WHAT IS EXPECTED: Every record that follows should be written out word for word; the pictures stay out.

(MATERIAL FOR THIS EXERCISE Opens)

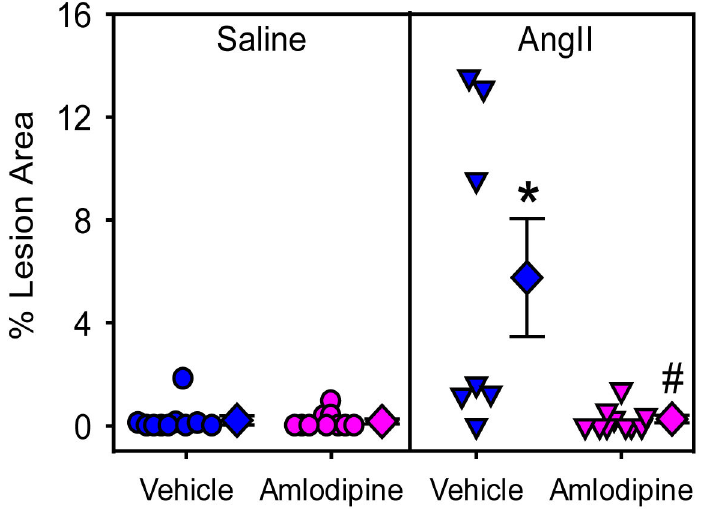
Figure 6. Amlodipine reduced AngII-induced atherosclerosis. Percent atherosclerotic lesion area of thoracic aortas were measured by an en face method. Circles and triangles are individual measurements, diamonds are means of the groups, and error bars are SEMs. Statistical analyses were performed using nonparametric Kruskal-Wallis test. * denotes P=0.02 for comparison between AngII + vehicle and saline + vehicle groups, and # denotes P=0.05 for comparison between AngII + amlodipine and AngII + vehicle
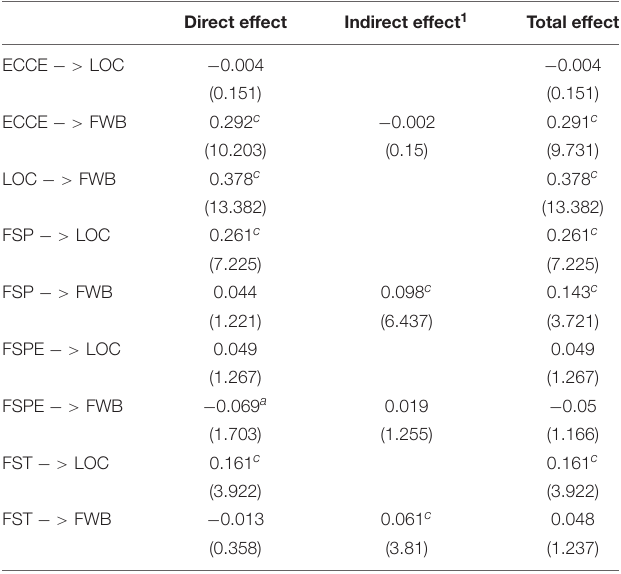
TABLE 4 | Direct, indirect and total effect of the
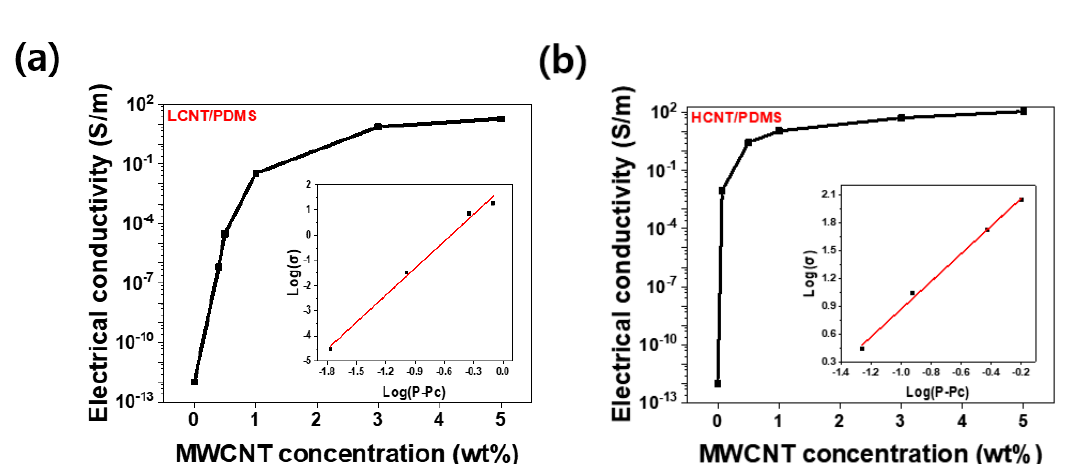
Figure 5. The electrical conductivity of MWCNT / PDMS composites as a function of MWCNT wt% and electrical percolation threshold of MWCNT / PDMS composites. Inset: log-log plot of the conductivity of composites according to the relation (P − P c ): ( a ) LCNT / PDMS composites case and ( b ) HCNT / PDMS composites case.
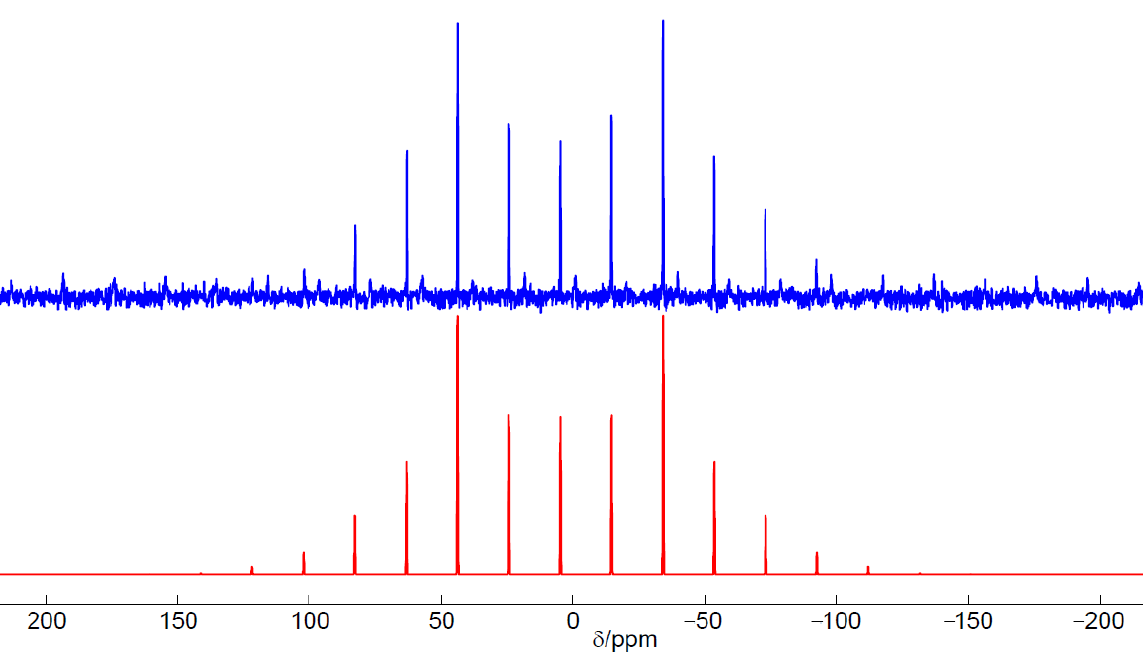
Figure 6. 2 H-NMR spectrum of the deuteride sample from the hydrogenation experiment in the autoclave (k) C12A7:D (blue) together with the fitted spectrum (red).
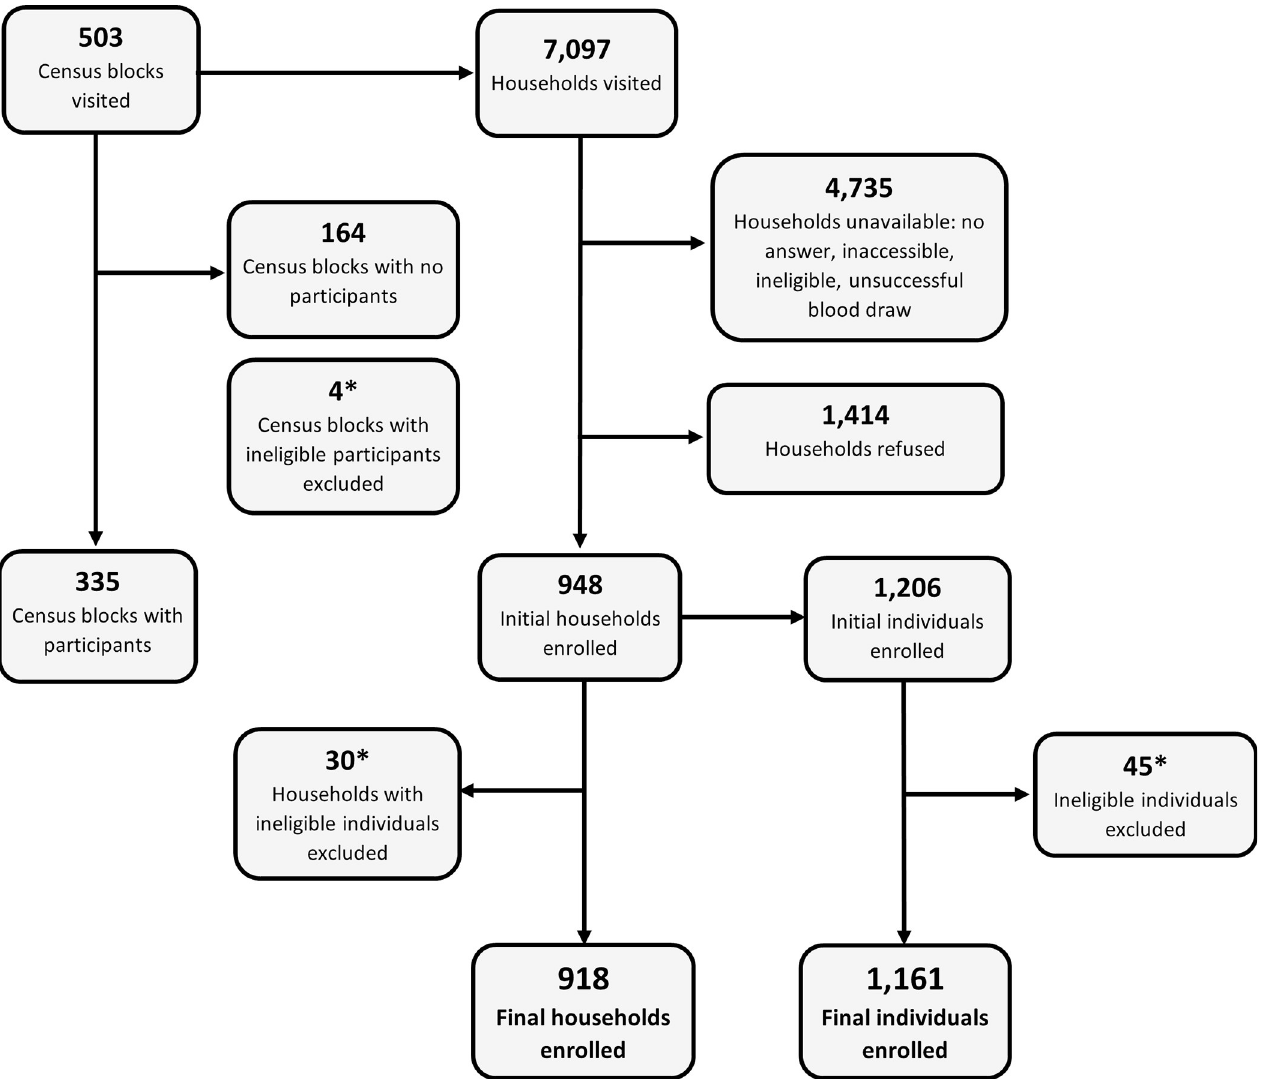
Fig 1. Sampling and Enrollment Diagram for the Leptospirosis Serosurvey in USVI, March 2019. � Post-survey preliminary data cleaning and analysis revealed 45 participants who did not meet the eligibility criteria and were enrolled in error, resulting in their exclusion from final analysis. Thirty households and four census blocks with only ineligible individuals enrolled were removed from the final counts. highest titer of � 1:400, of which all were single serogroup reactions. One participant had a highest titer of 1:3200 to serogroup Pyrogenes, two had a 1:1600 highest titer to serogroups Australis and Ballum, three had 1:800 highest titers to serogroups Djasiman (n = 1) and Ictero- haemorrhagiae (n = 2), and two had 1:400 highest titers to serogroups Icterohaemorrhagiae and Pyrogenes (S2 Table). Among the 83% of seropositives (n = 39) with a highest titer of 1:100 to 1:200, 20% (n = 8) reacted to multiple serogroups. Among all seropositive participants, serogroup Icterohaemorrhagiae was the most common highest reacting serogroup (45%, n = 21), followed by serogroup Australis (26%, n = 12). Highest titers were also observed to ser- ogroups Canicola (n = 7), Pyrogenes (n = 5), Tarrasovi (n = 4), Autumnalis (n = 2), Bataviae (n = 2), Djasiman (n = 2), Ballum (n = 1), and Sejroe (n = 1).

(MATERIAL FOR THIS EXERCISE Closes)

ANSWER SPACE:
Figure 6. Amlodipine reduced AngII-induced atherosclerosis. Percent atherosclerotic lesion area of thoracic aortas were measured by an en face method. Circles and triangles are individual measurements, diamonds are means of the groups, and error bars are SEMs. Statistical analyses were performed using nonparametric Kruskal-Wallis test. * denotes P=0.02 for comparison between AngII + vehicle and saline + vehicle groups, and # denotes P=0.05 for comparison between AngII + amlodipine and AngII + vehicle
TABLE 4 | Direct, indirect and total effect of the
Figure 5. The electrical conductivity of MWCNT / PDMS composites as a function of MWCNT wt% and electrical percolation threshold of MWCNT / PDMS composites. Inset: log-log plot of the conductivity of composites according to the relation (P − P c ): ( a ) LCNT / PDMS composites case and ( b ) HCNT / PDMS composites case.
Figure 6. 2 H-NMR spectrum of the deuteride sample from the hydrogenation experiment in the autoclave (k) C12A7:D (blue) together with the fitted spectrum (red).
Fig 1. Sampling and Enrollment Diagram for the Leptospirosis Serosurvey in USVI, March 2019. � Post-survey preliminary data cleaning and analysis revealed 45 participants who did not meet the eligibility criteria and were enrolled in error, resulting in their exclusion from final analysis. Thirty households and four census blocks with only ineligible individuals enrolled were removed from the final counts. highest titer of � 1:400, of which all were single serogroup reactions. One participant had a highest titer of 1:3200 to serogroup Pyrogenes, two had a 1:1600 highest titer to serogroups Australis and Ballum, three had 1:800 highest titers to serogroups Djasiman (n = 1) and Ictero- haemorrhagiae (n = 2), and two had 1:400 highest titers to serogroups Icterohaemorrhagiae and Pyrogenes (S2 Table). Among the 83% of seropositives (n = 39) with a highest titer of 1:100 to 1:200, 20% (n = 8) reacted to multiple serogroups. Among all seropositive participants, serogroup Icterohaemorrhagiae was the most common highest reacting serogroup (45%, n = 21), followed by serogroup Australis (26%, n = 12). Highest titers were also observed to ser- ogroups Canicola (n = 7), Pyrogenes (n = 5), Tarrasovi (n = 4), Autumnalis (n = 2), Bataviae (n = 2), Djasiman (n = 2), Ballum (n = 1), and Sejroe (n = 1).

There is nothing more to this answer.